A pendente lite motion which requests either child support, maintenance or attorneys fees, must include a statement of net worth as an exhibit, even if the statement of net worth has been filed separately.

One form of relief that is typically not available as a part of a pendente lite application, is the order directing the sale of the marital residence. Such relief can only be obtained after trial.

If a party decides to violate the pendente lite order, the proper application is contempt. Shammah v. Shammah, 22 Misc.3d 822 (Sup. Ct. Nassau Co. 2008).

Usually, a pendente lite motion sets up the parties’ positions with respect to critical issues in their divorce case.  If a lawyer is successful in obtaining the relief sought, his/her client’s position going forward will better and the client’s negotiating posture may improve significantly.  Most  divorce attorneys recognize this and are careful in making pendente lite motions.
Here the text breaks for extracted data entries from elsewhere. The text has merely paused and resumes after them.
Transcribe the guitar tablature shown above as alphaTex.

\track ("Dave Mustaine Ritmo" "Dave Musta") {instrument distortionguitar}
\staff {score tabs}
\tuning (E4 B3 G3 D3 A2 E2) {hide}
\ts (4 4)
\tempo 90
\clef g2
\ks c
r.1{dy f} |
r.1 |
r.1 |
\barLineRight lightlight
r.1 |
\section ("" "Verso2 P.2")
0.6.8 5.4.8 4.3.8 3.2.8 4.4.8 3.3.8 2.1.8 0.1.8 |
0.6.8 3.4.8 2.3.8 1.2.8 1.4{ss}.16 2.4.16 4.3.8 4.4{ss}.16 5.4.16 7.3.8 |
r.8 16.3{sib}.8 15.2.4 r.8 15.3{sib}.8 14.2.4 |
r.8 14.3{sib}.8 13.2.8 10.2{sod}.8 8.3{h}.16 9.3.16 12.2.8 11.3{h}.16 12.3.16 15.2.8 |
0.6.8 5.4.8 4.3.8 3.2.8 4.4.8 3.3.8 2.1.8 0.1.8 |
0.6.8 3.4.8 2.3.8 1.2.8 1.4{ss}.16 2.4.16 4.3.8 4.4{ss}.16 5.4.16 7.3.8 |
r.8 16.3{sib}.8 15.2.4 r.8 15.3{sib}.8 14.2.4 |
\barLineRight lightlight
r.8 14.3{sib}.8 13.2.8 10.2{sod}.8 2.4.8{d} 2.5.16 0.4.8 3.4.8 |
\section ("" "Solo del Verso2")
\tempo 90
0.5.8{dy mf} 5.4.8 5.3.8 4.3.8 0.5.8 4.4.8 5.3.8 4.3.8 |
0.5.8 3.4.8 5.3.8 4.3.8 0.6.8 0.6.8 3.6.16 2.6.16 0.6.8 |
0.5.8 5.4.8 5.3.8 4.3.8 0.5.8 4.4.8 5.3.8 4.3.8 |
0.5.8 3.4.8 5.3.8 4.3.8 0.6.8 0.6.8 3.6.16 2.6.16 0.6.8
Temporary Maintenance and Prenuptial Agreements

Thursday, August 28th, 2008

While a pre-nuptial agreement might restrict or waive a spouse’s right to maintenance and equitable distribution, it may not bar temporary relief, including temporary maintenance, interim counsel fees, and a temporary injunction against the disposing of marital property. Solomon v. Solomon, 224 A.D.2d 331 (1st Dept. 1996). In cases where the parties’ pre-nuptial agreement specifically provides that no maintenance will be awarded pendent lite, however, courts have held that no temporary maintenance should be awarded. See, e.g., Arzin v. Covello, 175 Misc.2d 453 (Sup. Ct., New York County 1998).
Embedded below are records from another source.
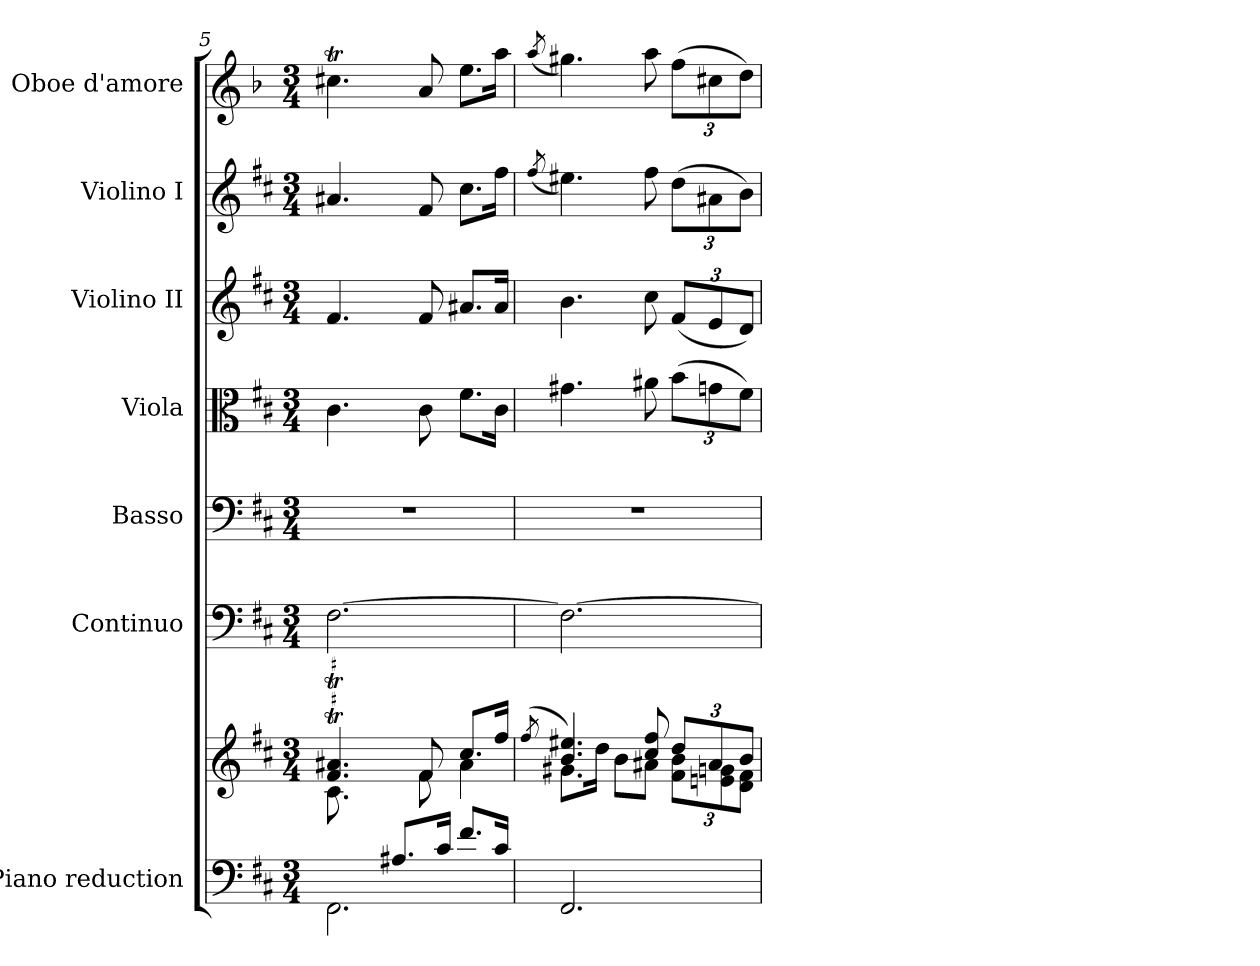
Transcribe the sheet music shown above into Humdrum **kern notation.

**kern	**kern	**kern	**kern	**kern	**kern	**kern	**kern
*part7	*part7	*part6	*part5	*part4	*part3	*part2	*part1
*staff8	*staff7	*staff6	*staff5	*staff4	*staff3	*staff2	*staff1
*I"Piano reduction	*	*I"Continuo	*I"Basso	*I"Viola	*I"Violino II	*I"Violino I	*I"Oboe d'amore
*I'Pno	*	*	*	*	*	*	*I'Ob
*clefF4	*clefG2	*clefF4	*clefF4	*clefC3	*clefG2	*clefG2	*clefG2
*	*	*	*	*	*	*	*ITrd2c3
*k[f#c#]	*k[f#c#]	*k[f#c#]	*k[f#c#]	*k[f#c#]	*k[f#c#]	*k[f#c#]	*k[f#c#]
*M3/4	*M3/4	*M3/4	*M3/4	*M3/4	*M3/4	*M3/4	*M3/4
=5	=5	=5	=5	=5	=5	=5	=5
*^	*^	*	*	*	*	*	*
*	*	*	*^	*	*	*	*	*	*
8.ryy	2.FF#\	4.f#/T 4.a#X/T	4.ryy	8.c#\L	[2.F#\	2.r	4.c#\	4.f#/	4.a#X/	4.a#Xt\
16F#/Jk	.	.	.	2ryy	.	.	.	.	.	.
8.A#X/L	.	.	.	.	.	.	.	.	.	.
.	.	8f#/	8f#\	.	.	.	8c#\	8f#/	8f#/	8f#/
16c#/Jk	.	.	.	.	.	.	.	.	.	.
8.f#/L	.	8.cc#/L	4a#\	.	.	.	8.f#\L	8.a#X/L	8.cc#\L	8.cc#\L
16c#/Jk	.	16ff#/Jk	.	16ryy	.	.	16c#\Jk	16a#/Jk	16ff#\Jk	16ff#\Jk
*v	*v	*	*	*	*	*	*	*	*	*
*	*v	*v	*v	*	*	*	*	*	*
=6	=6	=6	=6	=6	=6	=6	=6
.	(>8qff#/	.	.	.	.	(<8qff#/	(<8qff#/
*	*^	*	*	*	*	*	*
2.FF#/	4.b/ 4.ee#X/)	8.g#X\L	2.F#\_	2.r	4.g#X\	4.b\	4.ee#X\)	4.ee#X\)
.	.	16dd\Jk	.	.	.	.	.	.
.	.	8b\L	.	.	.	.	.	.
.	8cc#/ 8ff#/	8a#X\J	.	.	8a#X\	8cc#\	8ff#\	8ff#\
*	*Xbrackettup	*	*	*	*Xbrackettup	*Xbrackettup	*Xbrackettup	*Xbrackettup
.	12dd/L	12f#\ 12b\L	.	.	(>12b\L	(<12f#/L	(>12dd\L	(>12dd\L
.	12a#/	12en\ 12gn\	.	.	12gn\	12e/	12a#X\	12a#X\
.	12b/J	12d\ 12f#\J	.	.	12f#\J)	12d/J)	12b\J)	12b\J)
*	*v	*v	*	*	*	*	*	*
=	=	=	=	=	=	=	=
*-	*-	*-	*-	*-	*-	*-	*-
In Forsberg v. Forsberg, 219 A.D.2d 615 (2d Dept. 1995), the Second Department upheld the validity of the parties’ pre-nuptial agreement. Nevertheless, the appellate court found that Supreme Court did not improvidently exercise its discretion in awarding the wife $200.00 per week in temporary maintenance. The Second Department noted that, “Generally, the remedy for any seeming inequity in the award of temporary maintenance is a speedy trial at which the rights of the parties may be fully determined.” Id. at 617.

Thus, any pre-nuptial agreements must be carefully drafted to specifically prohibit any claims for temporary maintenance.